In this paper a seed-and-extend local assembler is presented. The kernel algorithm is a loop that, starting from a read used as seed, keeps extending it using heuristics whose main goal is to produce a collection of error-free and longer sequences. In particular, GapFiller carefully detects reliable overlaps and operates clustering similar reads in order to reconstruct the missing part between the two ends of the same insert.

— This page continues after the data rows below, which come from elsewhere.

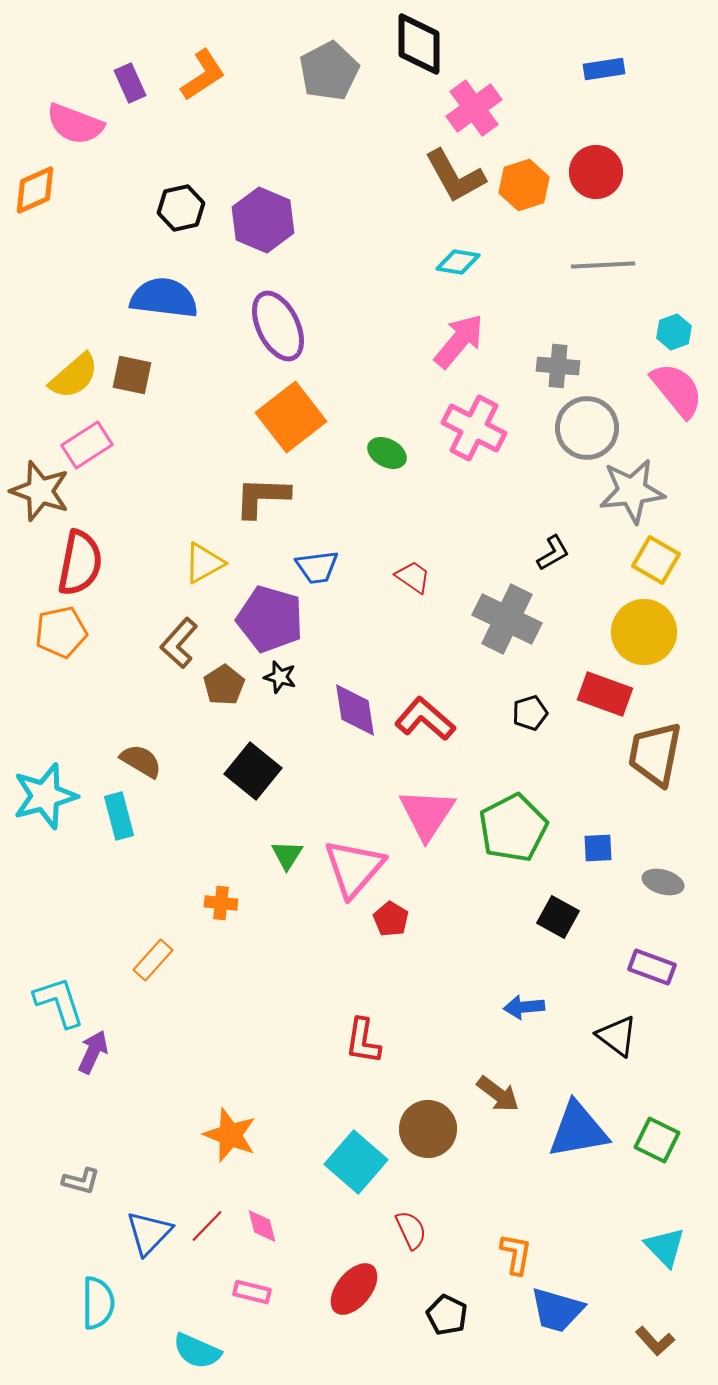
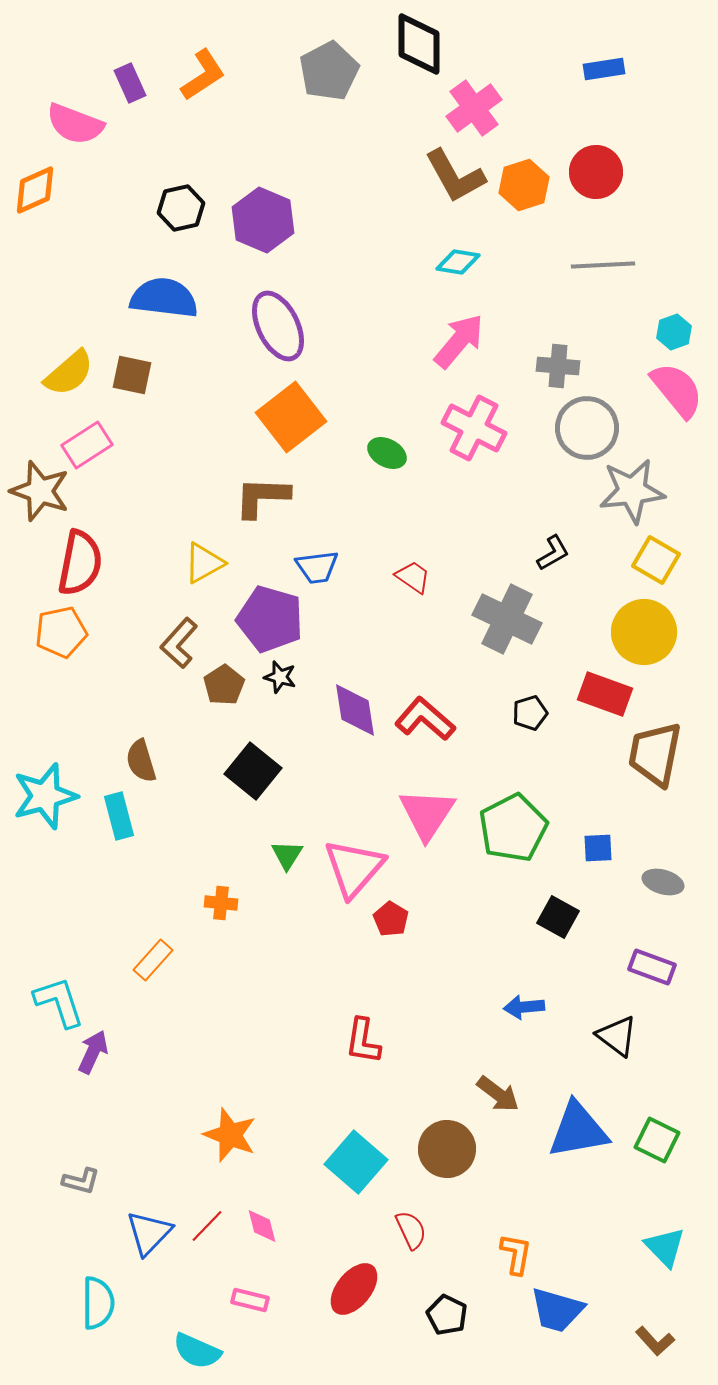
yellow semicircle at (74, 376): moved 5 px left, 3 px up
brown semicircle at (141, 761): rotated 138 degrees counterclockwise
brown circle at (428, 1129): moved 19 px right, 20 px down
pink rectangle at (252, 1292): moved 2 px left, 8 px down
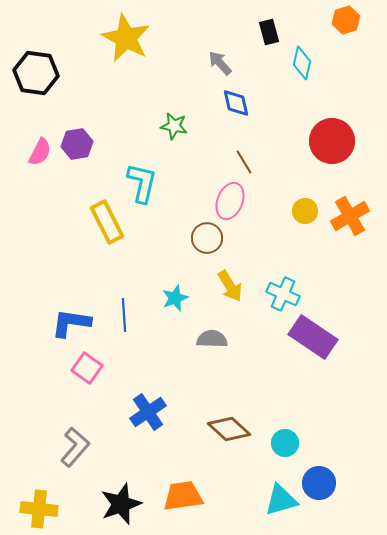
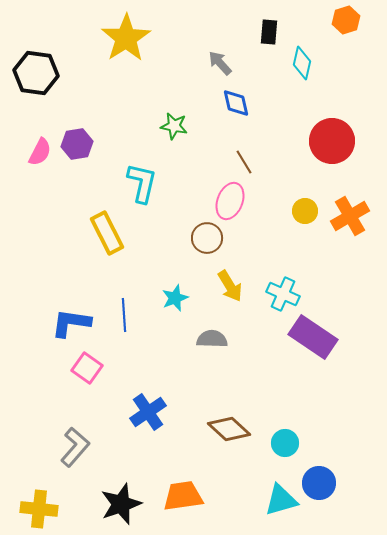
black rectangle: rotated 20 degrees clockwise
yellow star: rotated 12 degrees clockwise
yellow rectangle: moved 11 px down
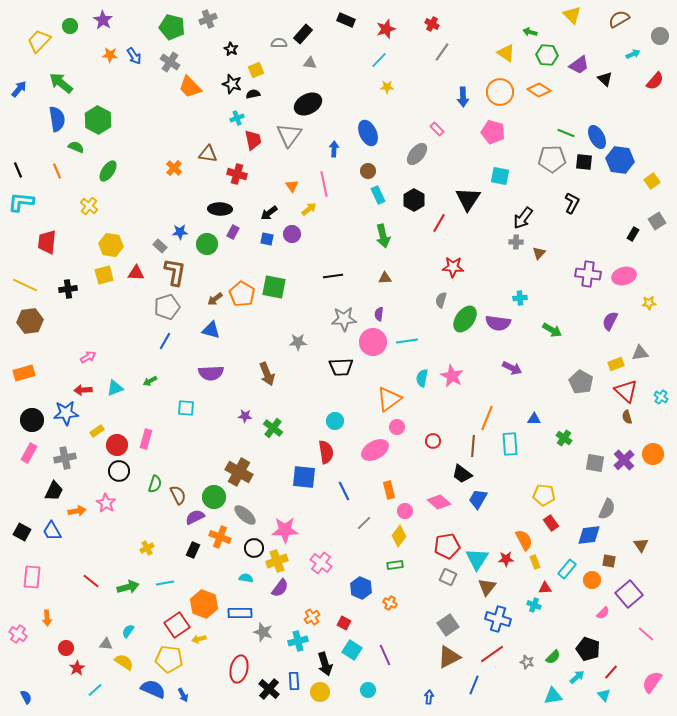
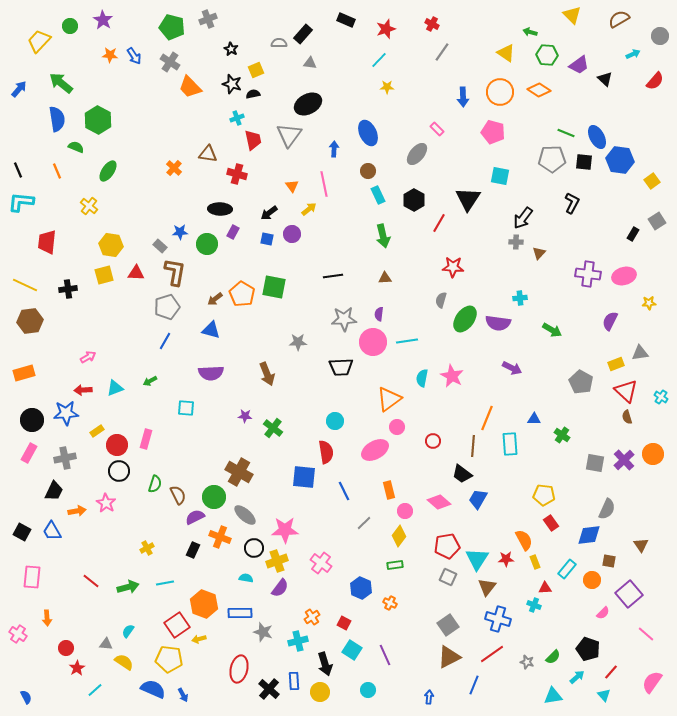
green cross at (564, 438): moved 2 px left, 3 px up
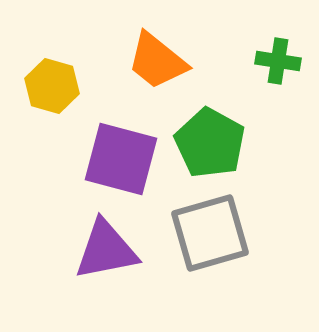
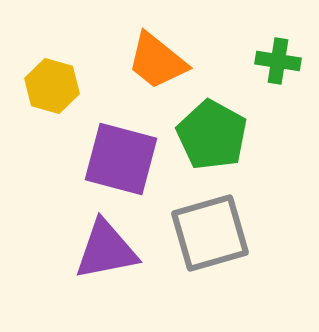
green pentagon: moved 2 px right, 8 px up
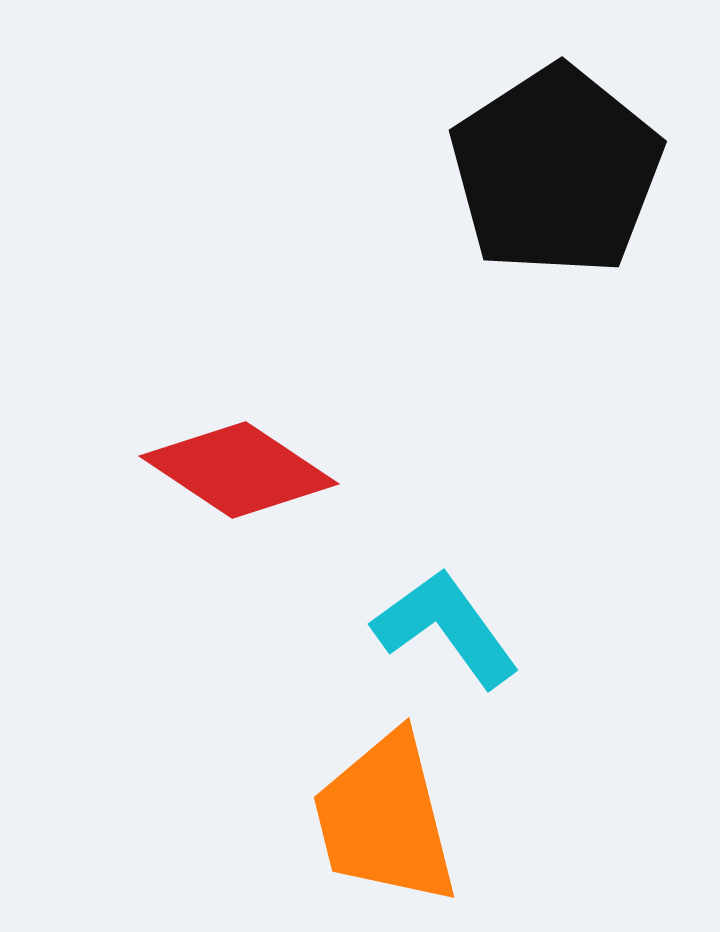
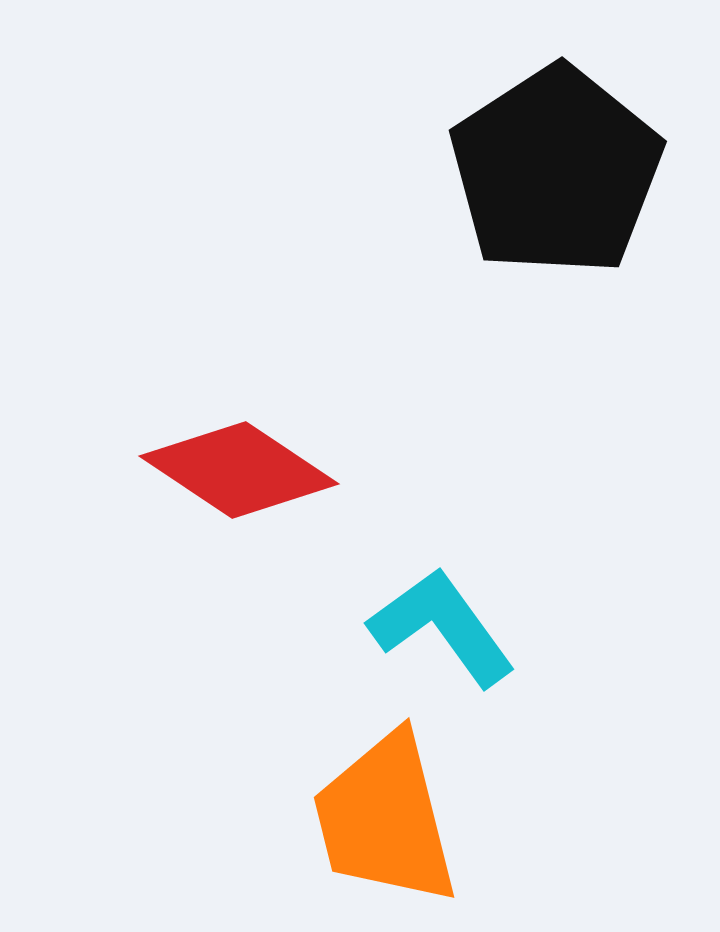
cyan L-shape: moved 4 px left, 1 px up
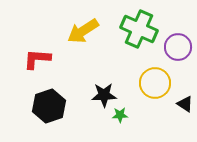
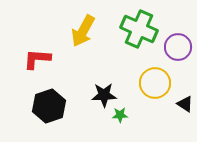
yellow arrow: rotated 28 degrees counterclockwise
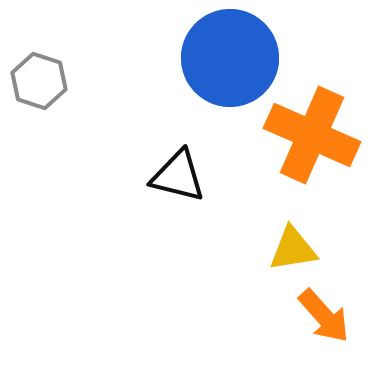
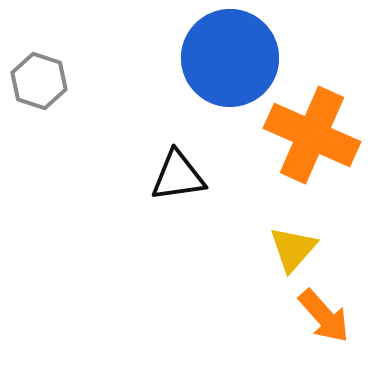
black triangle: rotated 22 degrees counterclockwise
yellow triangle: rotated 40 degrees counterclockwise
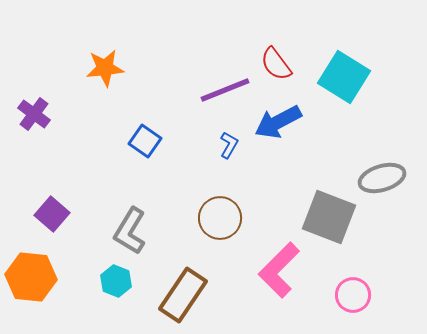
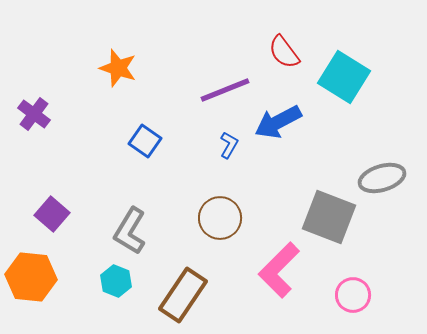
red semicircle: moved 8 px right, 12 px up
orange star: moved 13 px right; rotated 24 degrees clockwise
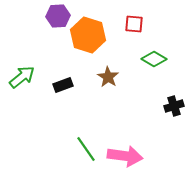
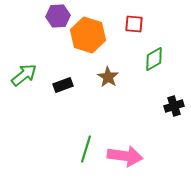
green diamond: rotated 60 degrees counterclockwise
green arrow: moved 2 px right, 2 px up
green line: rotated 52 degrees clockwise
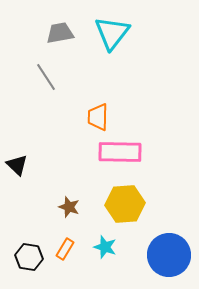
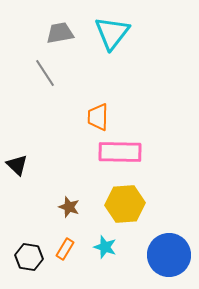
gray line: moved 1 px left, 4 px up
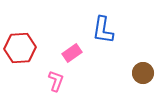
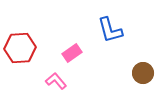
blue L-shape: moved 7 px right; rotated 24 degrees counterclockwise
pink L-shape: rotated 60 degrees counterclockwise
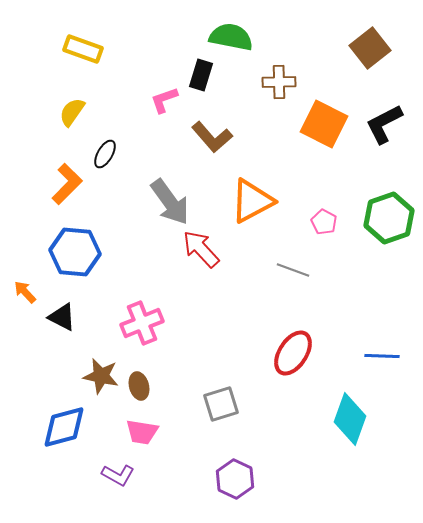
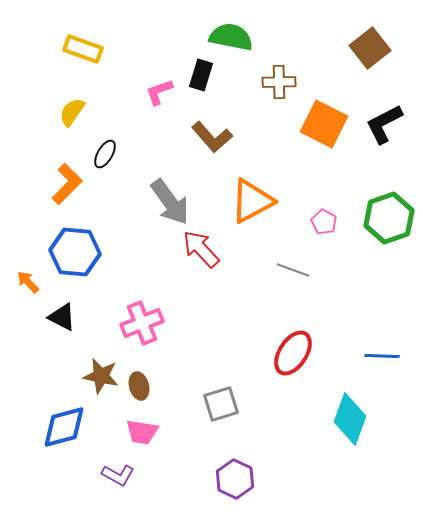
pink L-shape: moved 5 px left, 8 px up
orange arrow: moved 3 px right, 10 px up
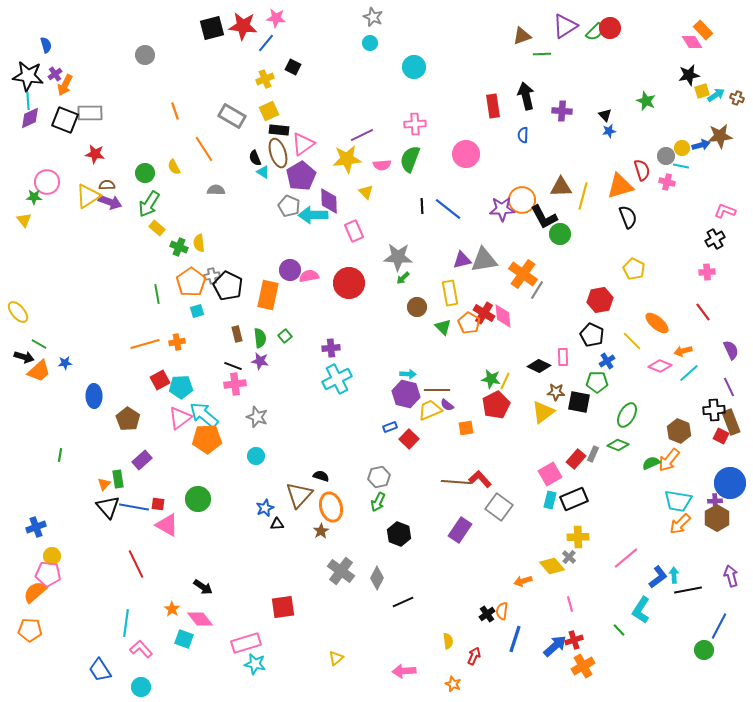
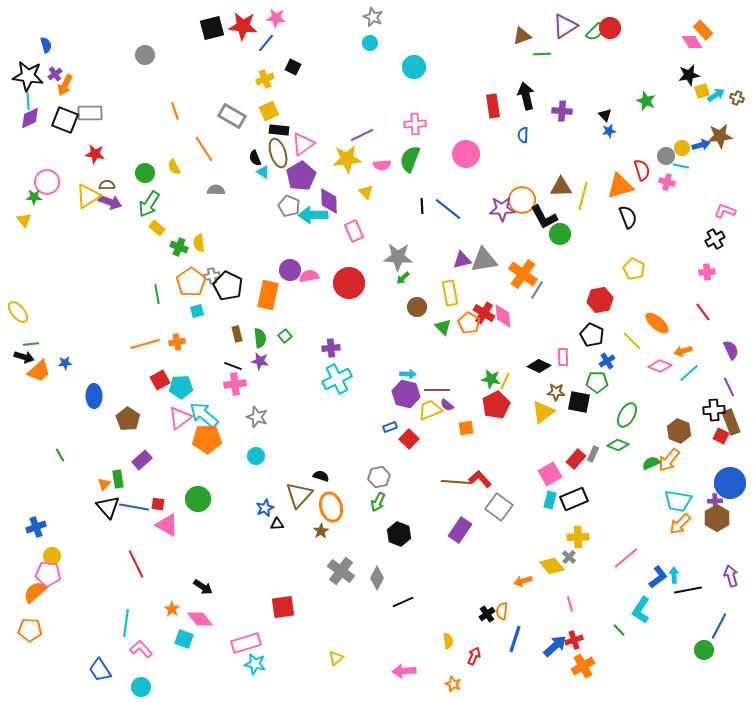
green line at (39, 344): moved 8 px left; rotated 35 degrees counterclockwise
green line at (60, 455): rotated 40 degrees counterclockwise
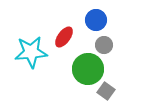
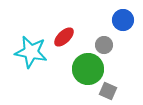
blue circle: moved 27 px right
red ellipse: rotated 10 degrees clockwise
cyan star: rotated 16 degrees clockwise
gray square: moved 2 px right; rotated 12 degrees counterclockwise
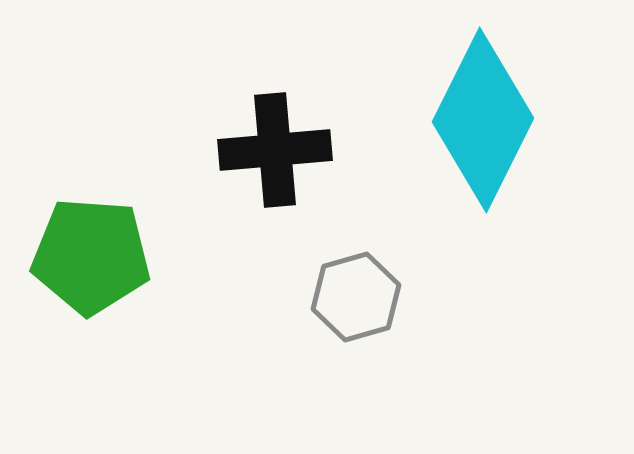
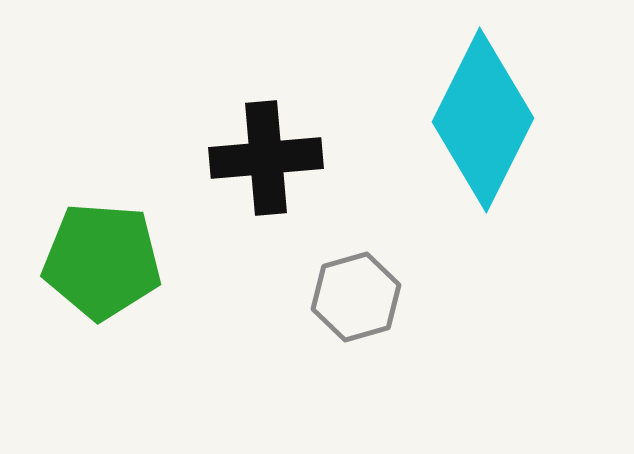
black cross: moved 9 px left, 8 px down
green pentagon: moved 11 px right, 5 px down
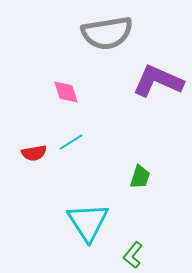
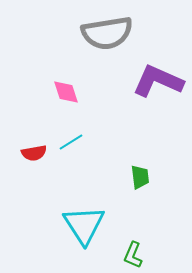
green trapezoid: rotated 25 degrees counterclockwise
cyan triangle: moved 4 px left, 3 px down
green L-shape: rotated 16 degrees counterclockwise
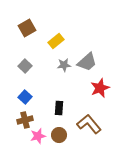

Our tool's output has been validated on 24 experiments using both simulated and real paired reads datasets. The output sequences are declared correct when the seed-mate is found. In the experiments performed, GapFiller was able to extend high percentages of the processed seeds and find their mates, with a false positives rate that turned out to be nearly negligible.
GapFiller, starting from a sufficiently high short reads coverage, is able to produce high coverages of accurate longer sequences (from 300 bp up to 3500 bp). The procedure to perform safe extensions, together with the mate-found check, turned out to be a powerful criterion to guarantee contigs' correctness. GapFiller has further potential, as it could be applied in a number of different scenarios, including the post-processing validation of insertions/deletions detection pipelines, pre-processing routines on datasets for de novo assembly pipelines, or in any hierarchical approach designed to assemble, analyse or validate pools of sequences.
下一代测序技术能够以相对较低的成本提供高基因组覆盖率。然而,由于读长有限(30bp 到 200bp),特定的生物信息学问题变得更加难以解决。例如,用短读长进行从头组装更加复杂,至少有两个原因:首先,需要处理的“嘈杂”数据量增加;其次,由于读长减小,无法解决的重复序列数量增加。我们的工作旨在通过提供一种预处理工具来解决这个问题,该工具能够从一组下一代测序读长中生成(计算机模拟的)更长和高度准确的序列。
本文提出了一种基于种子和扩展的局部组装算法。核心算法是一个循环,从一个用作种子的读长开始,使用启发式方法不断扩展它,其主要目标是生成一组无错误且更长的序列。特别是,GapFiller 仔细检测可靠的重叠,并对相似的读长进行聚类,以重建同一插入物两端之间缺失的部分。我们的工具的输出在使用模拟和真实成对读长数据集的 24 个实验中得到了验证。当找到种子的配对时,输出序列被声明为正确。在执行的实验中,GapFiller 能够扩展高比例的处理种子并找到它们的配对,假阳性率几乎可以忽略不计。
GapFiller 从足够高的短读长覆盖率开始,能够生成高覆盖率的准确长序列(300bp 到 3500bp)。执行安全扩展的过程以及配对检查结果证明是保证重叠群正确性的有力标准。GapFiller 还有进一步的潜力,因为它可以应用于许多不同的场景,包括插入/缺失检测管道的后处理验证、从头组装管道数据集的预处理例程,或用于组装、分析或验证序列池的任何分层方法。